Aujourd’hui, je me suis plongée dans mes vieux écrits. Des tas de papiers criblés d’encre bleue (ou noire selon ce que je trouvais dans mon fouillis). Bien ! Vous délivrer mes travers n’est pas à l’ordre du jour … Et je retrouve ce fameux texte que j’avais écrit à la suite d’une véritable humiliation. Je vous le livre sans retouche pour que vous puissiez prendre la mesure de mon désespoir :

« L’homme écrit. Sa narration coule librement avec une facilité déconcertante. Cet alchimiste des mots décide, d’une façon unilatérale et non démocratique, de supprimer mon texte. Cette prose, évocatrice mais trop succincte à ses yeux, ne trouve pas sa place, sans doute, aux côtés de celle des grands. Il se montre alors intolérant pour un débutant courageux et pugnace. Je vous livre cette création inédite et évocatrice, pleine de charme et de mystère :

Le titre : le cri du coyote

Déjà, le titre est prometteur. Il interroge, il inquiète. On sent, là, toute la créativité d’un écrivain en devenir. Nul doute, par exemple, que la scène n’aura pas lieu à Brignoles. De mémoire de brignolais, on n’a jamais vu un coyote à la terrasse d’un café place Carami. Non, ce sera ailleurs, dans un pays sauvage et lointain, mais où ? Le suspense dans le titre … tout est dit, ou presque … et pourtant !

Le texte : ouh !

Un ouh précis, un ouh plaintif d’une bête esseulée, peut-être blessée, dans la forêt immense. N’est-il pas sublime ce “ouh” tracé avec tendresse !

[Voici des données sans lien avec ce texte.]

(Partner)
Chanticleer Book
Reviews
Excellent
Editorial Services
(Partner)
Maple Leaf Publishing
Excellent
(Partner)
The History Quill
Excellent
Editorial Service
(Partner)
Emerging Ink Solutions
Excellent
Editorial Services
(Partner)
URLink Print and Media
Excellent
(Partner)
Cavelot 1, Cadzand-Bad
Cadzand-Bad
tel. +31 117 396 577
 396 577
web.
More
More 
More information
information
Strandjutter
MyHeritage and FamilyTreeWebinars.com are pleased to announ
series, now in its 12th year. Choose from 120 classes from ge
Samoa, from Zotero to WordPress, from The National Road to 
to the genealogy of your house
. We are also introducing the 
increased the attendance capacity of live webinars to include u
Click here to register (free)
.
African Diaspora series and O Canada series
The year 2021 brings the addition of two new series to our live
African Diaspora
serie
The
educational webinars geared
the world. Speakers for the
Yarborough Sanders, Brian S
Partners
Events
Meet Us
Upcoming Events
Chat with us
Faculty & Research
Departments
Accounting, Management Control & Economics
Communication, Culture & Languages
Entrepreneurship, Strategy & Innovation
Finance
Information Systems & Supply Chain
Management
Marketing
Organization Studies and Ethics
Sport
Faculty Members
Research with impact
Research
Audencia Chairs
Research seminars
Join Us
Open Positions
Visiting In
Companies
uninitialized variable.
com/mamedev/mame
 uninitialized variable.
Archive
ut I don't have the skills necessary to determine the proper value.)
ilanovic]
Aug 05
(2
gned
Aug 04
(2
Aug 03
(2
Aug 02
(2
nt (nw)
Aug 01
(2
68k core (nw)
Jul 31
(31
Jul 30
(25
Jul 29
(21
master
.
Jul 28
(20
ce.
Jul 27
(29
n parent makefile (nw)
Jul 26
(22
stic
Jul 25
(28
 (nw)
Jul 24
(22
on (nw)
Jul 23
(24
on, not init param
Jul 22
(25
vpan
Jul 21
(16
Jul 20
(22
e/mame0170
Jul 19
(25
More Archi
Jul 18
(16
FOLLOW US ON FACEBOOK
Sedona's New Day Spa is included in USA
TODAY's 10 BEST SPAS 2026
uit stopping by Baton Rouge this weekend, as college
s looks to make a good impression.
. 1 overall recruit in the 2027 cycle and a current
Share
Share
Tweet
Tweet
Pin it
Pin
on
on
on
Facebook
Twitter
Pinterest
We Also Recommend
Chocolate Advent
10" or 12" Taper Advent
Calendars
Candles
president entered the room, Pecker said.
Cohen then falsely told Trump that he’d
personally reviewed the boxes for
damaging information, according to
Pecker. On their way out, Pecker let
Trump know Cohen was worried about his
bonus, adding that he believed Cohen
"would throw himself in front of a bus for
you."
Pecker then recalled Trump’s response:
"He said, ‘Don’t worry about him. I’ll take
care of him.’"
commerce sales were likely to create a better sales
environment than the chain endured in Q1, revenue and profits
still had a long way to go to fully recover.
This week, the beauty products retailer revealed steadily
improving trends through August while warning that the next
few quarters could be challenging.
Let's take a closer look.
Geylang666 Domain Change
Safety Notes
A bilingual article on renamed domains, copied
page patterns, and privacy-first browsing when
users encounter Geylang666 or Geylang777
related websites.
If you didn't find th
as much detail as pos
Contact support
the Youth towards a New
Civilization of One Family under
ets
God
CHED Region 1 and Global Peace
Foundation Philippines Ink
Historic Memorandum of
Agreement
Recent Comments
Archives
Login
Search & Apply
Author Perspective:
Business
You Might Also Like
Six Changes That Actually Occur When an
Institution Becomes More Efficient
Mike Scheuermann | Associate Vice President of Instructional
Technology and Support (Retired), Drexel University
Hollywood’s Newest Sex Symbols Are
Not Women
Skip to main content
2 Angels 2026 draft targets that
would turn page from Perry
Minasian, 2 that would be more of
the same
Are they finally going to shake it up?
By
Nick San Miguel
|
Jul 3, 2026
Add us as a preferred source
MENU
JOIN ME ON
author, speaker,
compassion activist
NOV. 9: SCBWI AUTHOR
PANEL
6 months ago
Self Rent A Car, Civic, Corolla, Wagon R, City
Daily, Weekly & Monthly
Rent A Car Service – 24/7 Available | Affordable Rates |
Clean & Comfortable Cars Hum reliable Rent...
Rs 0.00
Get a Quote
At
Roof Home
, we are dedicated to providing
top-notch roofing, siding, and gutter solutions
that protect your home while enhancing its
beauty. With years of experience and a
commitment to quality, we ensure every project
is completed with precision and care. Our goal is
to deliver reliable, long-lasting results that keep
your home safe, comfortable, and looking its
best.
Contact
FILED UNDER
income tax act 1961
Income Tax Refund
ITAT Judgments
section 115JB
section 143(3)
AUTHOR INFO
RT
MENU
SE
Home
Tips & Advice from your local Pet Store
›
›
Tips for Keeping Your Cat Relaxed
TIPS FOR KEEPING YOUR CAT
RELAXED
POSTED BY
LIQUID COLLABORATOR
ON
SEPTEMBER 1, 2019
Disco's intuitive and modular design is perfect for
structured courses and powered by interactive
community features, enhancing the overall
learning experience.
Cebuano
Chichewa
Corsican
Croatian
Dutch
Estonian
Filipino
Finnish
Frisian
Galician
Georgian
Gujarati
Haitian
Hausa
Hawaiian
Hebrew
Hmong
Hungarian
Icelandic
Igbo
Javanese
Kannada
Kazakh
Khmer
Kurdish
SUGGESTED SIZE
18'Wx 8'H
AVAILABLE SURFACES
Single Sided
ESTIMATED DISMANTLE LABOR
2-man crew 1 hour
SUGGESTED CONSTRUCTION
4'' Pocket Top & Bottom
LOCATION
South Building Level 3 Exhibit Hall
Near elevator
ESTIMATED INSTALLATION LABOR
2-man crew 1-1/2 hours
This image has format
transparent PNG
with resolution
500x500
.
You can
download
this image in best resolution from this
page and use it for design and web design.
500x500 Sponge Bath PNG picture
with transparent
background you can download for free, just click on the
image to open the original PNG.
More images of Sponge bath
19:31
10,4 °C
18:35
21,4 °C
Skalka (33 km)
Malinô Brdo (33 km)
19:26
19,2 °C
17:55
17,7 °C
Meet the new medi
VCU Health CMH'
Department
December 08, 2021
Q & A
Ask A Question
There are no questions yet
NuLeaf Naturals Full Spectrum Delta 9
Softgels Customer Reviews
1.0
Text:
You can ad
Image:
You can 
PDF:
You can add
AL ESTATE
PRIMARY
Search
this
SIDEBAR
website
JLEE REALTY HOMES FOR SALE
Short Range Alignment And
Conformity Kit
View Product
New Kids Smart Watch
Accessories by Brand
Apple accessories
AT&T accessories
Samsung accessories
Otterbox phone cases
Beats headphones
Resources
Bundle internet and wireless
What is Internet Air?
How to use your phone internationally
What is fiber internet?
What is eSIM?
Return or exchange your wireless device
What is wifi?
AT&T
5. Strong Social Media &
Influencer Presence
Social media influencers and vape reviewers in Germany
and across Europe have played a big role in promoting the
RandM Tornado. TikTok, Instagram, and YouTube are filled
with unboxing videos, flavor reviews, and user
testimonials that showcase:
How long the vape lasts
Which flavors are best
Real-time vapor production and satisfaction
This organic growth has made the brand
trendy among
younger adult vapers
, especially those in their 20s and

On aurait pu écrire “woua” c’eût été d’une banalité affligeante, de la vulgarité d’un livre trouvé sur un quai de gare un jour de pluie ; prose utilisée par tous les canidés du monde et des terrasses de la place Carami et, j’ajoute, des buffets de gare. Mais non : ouh – simplement, sans artifices. Aucune phrase grandiloquente ne peut remplacer ce “ouh” lancé dans un souffle.

Imaginez la révolution dans la littérature d’un texte court mais qui en dit tellement long. Nulle emphase ni expression superfétatoire ne viennent troubler cette sobriété qui n’altère pas sa puissance. Comprenez l’impact sur la forêt amazonienne de cette édition ne nécessitant qu’une seule petite page.

Ce “ouh” puissant, ce “ouh” grandiose,

Ce “ouh” … disparu des tablettes.

La censure est cruelle, brutale, voire même irresponsable ».